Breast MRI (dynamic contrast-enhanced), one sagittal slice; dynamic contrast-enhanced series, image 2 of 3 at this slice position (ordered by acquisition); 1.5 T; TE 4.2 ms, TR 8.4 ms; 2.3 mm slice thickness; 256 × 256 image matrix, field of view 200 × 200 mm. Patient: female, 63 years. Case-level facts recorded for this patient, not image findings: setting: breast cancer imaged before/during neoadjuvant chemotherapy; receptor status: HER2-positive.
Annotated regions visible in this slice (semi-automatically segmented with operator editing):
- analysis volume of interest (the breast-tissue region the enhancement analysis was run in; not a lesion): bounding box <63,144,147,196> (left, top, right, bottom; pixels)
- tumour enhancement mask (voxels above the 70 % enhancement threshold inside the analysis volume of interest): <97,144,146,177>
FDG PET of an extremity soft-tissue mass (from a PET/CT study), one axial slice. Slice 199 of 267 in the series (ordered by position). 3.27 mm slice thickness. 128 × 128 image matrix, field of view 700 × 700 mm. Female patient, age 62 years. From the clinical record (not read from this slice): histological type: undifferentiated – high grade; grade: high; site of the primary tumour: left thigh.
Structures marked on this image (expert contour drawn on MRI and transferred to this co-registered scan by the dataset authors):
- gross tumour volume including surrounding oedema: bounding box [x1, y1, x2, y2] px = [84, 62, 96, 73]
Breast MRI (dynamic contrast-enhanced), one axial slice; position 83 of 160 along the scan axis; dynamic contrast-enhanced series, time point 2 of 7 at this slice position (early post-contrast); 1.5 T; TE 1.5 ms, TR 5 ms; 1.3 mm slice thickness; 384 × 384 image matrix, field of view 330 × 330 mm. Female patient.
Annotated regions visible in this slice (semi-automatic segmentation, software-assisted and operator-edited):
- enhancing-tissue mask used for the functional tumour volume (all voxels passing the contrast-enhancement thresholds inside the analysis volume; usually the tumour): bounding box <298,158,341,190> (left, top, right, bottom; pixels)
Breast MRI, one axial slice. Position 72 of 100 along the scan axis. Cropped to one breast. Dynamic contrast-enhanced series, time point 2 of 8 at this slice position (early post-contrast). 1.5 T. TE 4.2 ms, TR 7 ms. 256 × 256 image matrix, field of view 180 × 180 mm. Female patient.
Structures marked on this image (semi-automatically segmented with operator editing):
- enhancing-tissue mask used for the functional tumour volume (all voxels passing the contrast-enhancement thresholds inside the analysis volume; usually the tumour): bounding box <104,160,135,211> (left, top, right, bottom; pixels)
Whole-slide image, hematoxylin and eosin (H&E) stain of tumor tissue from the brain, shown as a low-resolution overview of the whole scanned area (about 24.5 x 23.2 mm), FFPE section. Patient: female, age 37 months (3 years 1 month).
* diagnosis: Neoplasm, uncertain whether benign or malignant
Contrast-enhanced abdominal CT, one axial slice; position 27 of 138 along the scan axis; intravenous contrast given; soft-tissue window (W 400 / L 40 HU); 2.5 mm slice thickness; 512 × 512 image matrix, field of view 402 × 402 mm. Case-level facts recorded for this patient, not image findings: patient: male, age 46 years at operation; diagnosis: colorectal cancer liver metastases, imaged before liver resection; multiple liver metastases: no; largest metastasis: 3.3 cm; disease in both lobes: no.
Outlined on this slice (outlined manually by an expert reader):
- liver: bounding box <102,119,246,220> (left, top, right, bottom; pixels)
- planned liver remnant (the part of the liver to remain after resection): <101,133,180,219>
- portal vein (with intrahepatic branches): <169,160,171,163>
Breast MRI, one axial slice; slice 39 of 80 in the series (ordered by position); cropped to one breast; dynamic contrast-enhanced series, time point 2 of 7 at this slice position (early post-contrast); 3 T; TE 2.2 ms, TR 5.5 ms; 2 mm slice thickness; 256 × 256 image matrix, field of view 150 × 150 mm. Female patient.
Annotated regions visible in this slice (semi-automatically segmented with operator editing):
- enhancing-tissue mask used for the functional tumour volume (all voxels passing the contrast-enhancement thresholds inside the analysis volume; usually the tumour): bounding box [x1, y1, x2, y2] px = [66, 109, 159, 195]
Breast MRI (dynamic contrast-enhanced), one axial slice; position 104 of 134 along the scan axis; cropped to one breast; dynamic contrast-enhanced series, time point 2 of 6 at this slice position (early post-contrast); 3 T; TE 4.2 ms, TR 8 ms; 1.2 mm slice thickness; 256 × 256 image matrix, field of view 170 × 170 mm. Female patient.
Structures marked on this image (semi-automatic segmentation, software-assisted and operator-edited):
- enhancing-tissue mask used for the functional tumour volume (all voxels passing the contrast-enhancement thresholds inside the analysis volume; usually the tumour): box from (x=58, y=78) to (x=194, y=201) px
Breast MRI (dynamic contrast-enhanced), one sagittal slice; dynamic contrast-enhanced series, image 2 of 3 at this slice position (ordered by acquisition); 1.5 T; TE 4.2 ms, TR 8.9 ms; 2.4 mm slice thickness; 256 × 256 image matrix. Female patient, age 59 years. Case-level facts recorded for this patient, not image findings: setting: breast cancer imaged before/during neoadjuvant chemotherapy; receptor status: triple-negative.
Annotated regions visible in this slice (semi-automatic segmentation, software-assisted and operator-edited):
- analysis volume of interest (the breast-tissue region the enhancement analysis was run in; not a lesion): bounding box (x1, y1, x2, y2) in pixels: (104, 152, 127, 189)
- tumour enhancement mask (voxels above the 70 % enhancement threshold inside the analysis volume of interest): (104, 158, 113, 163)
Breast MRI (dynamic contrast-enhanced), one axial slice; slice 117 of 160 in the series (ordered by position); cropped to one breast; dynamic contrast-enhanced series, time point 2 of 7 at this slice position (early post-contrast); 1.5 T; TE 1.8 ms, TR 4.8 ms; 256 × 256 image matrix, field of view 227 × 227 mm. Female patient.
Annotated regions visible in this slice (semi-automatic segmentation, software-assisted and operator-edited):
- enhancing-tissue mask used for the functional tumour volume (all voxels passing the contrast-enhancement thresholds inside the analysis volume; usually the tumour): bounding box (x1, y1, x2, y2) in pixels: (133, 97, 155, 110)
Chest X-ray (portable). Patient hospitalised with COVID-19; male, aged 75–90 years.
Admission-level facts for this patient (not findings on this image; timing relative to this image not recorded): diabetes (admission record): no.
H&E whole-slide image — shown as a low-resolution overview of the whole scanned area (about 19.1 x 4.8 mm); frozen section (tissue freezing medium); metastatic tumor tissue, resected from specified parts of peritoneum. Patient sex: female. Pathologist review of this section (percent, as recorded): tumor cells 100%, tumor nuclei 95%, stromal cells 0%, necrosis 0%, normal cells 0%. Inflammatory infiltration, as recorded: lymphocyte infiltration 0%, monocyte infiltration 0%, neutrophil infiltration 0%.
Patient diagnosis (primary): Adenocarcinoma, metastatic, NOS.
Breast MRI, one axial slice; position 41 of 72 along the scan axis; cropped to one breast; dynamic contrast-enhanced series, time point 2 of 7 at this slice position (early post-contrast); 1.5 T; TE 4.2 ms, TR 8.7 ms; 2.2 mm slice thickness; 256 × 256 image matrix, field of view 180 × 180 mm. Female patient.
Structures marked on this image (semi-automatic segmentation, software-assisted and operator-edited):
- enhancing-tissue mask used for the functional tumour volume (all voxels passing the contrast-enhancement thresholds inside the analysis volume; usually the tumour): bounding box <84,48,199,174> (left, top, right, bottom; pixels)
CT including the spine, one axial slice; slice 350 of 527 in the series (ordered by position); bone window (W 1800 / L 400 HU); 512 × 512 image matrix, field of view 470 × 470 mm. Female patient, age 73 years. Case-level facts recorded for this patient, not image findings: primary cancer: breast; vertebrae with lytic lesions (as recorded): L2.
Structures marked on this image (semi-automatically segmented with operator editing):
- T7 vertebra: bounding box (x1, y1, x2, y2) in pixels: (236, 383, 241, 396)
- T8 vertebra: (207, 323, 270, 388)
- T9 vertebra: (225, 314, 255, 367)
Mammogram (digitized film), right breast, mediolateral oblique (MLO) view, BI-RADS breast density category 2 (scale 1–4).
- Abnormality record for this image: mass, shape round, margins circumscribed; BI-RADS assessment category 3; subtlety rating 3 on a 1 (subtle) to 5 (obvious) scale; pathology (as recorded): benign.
········
## PROMPT
Please transcribe the records exactly from their first line through the line holding "- gross tumour", and leave out all others.

## SOLUTION FOR THIS TASK
Breast MRI (dynamic contrast-enhanced), one sagittal slice; dynamic contrast-enhanced series, image 2 of 3 at this slice position (ordered by acquisition); 1.5 T; TE 4.2 ms, TR 8.4 ms; 2.3 mm slice thickness; 256 × 256 image matrix, field of view 200 × 200 mm. Patient: female, 63 years. Case-level facts recorded for this patient, not image findings: setting: breast cancer imaged before/during neoadjuvant chemotherapy; receptor status: HER2-positive.
Annotated regions visible in this slice (semi-automatically segmented with operator editing):
- analysis volume of interest (the breast-tissue region the enhancement analysis was run in; not a lesion): bounding box <63,144,147,196> (left, top, right, bottom; pixels)
- tumour enhancement mask (voxels above the 70 % enhancement threshold inside the analysis volume of interest): <97,144,146,177>
FDG PET of an extremity soft-tissue mass (from a PET/CT study), one axial slice. Slice 199 of 267 in the series (ordered by position). 3.27 mm slice thickness. 128 × 128 image matrix, field of view 700 × 700 mm. Female patient, age 62 years. From the clinical record (not read from this slice): histological type: undifferentiated – high grade; grade: high; site of the primary tumour: left thigh.
Structures marked on this image (expert contour drawn on MRI and transferred to this co-registered scan by the dataset authors):
- gross tumour volume including surrounding oedema: bounding box [x1, y1, x2, y2] px = [84, 62, 96, 73]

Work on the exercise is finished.